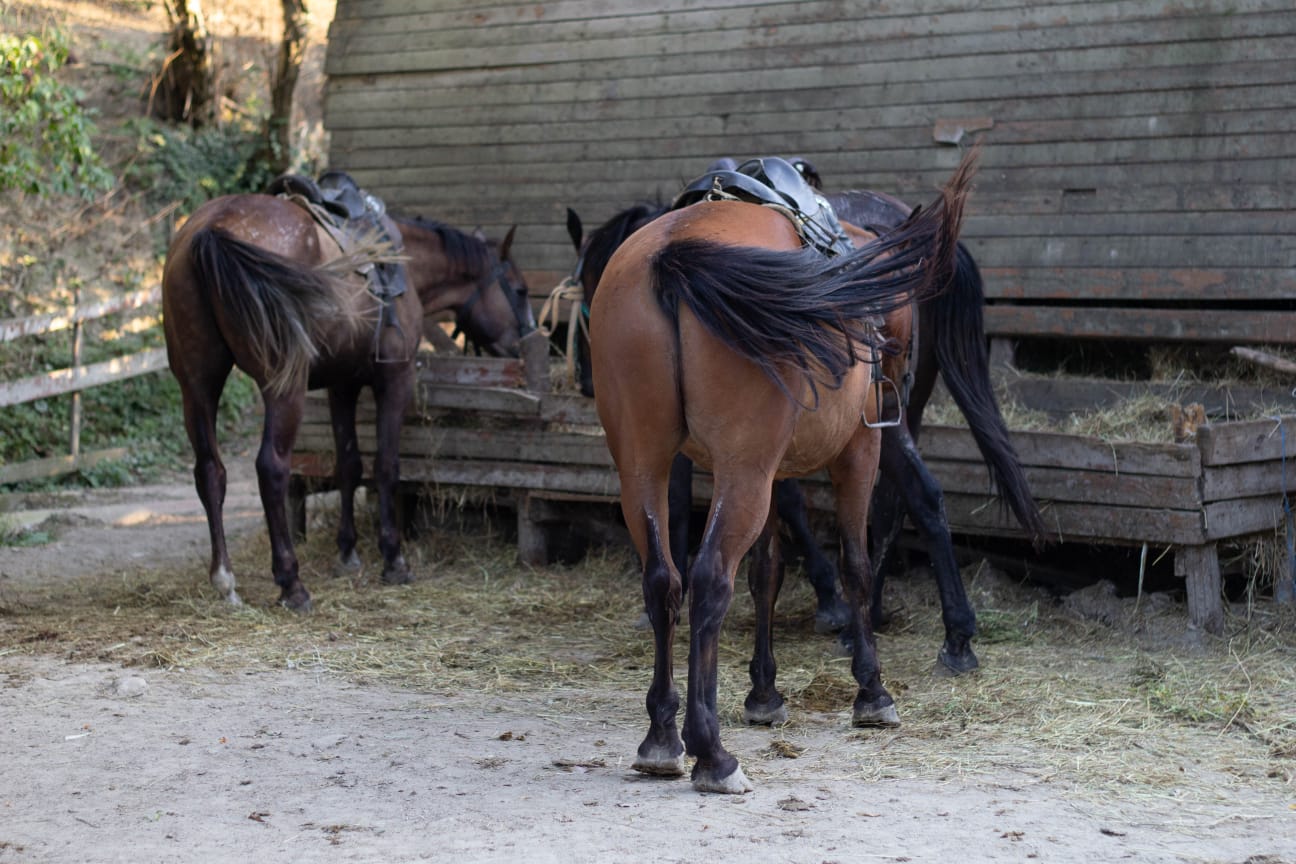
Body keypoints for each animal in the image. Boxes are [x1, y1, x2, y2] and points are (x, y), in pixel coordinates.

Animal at [163, 195, 536, 613]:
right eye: (520, 291)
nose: (529, 339)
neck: (402, 262)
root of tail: (211, 229)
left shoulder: (341, 385)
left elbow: (348, 465)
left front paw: (347, 553)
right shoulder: (395, 380)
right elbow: (386, 466)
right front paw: (393, 559)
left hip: (197, 385)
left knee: (210, 471)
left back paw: (225, 581)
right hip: (283, 387)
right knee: (271, 468)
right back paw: (291, 584)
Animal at [567, 177, 1041, 673]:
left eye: (587, 279)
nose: (583, 377)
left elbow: (712, 508)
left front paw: (827, 599)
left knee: (901, 498)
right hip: (885, 416)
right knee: (909, 498)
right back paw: (927, 629)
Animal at [588, 152, 974, 792]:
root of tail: (671, 256)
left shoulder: (770, 469)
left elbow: (766, 571)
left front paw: (764, 693)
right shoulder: (856, 450)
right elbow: (854, 565)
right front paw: (871, 692)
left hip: (645, 464)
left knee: (664, 579)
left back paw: (662, 737)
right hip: (745, 469)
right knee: (709, 578)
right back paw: (711, 752)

^^^^^^^^

What needs to be done:
Leave the pictures out and reproduce exactly the lines from the top of the listing above through the line with "nose: (583, 377)".

Result:
Body keypoints for each animal in the image. Boxes are [x1, y1, x2, y2] and points are (x, y), in pixel coordinates.

Animal at [163, 195, 536, 613]:
right eye: (520, 291)
nose: (529, 339)
neck: (402, 262)
root of tail: (211, 229)
left shoulder: (341, 385)
left elbow: (348, 465)
left front paw: (347, 553)
right shoulder: (395, 380)
right elbow: (386, 466)
right front paw: (393, 559)
left hip: (197, 385)
left knee: (210, 471)
left back paw: (225, 581)
right hip: (283, 387)
right knee: (271, 468)
right back paw: (291, 584)
Animal at [567, 177, 1041, 673]:
left eye: (587, 279)
nose: (583, 377)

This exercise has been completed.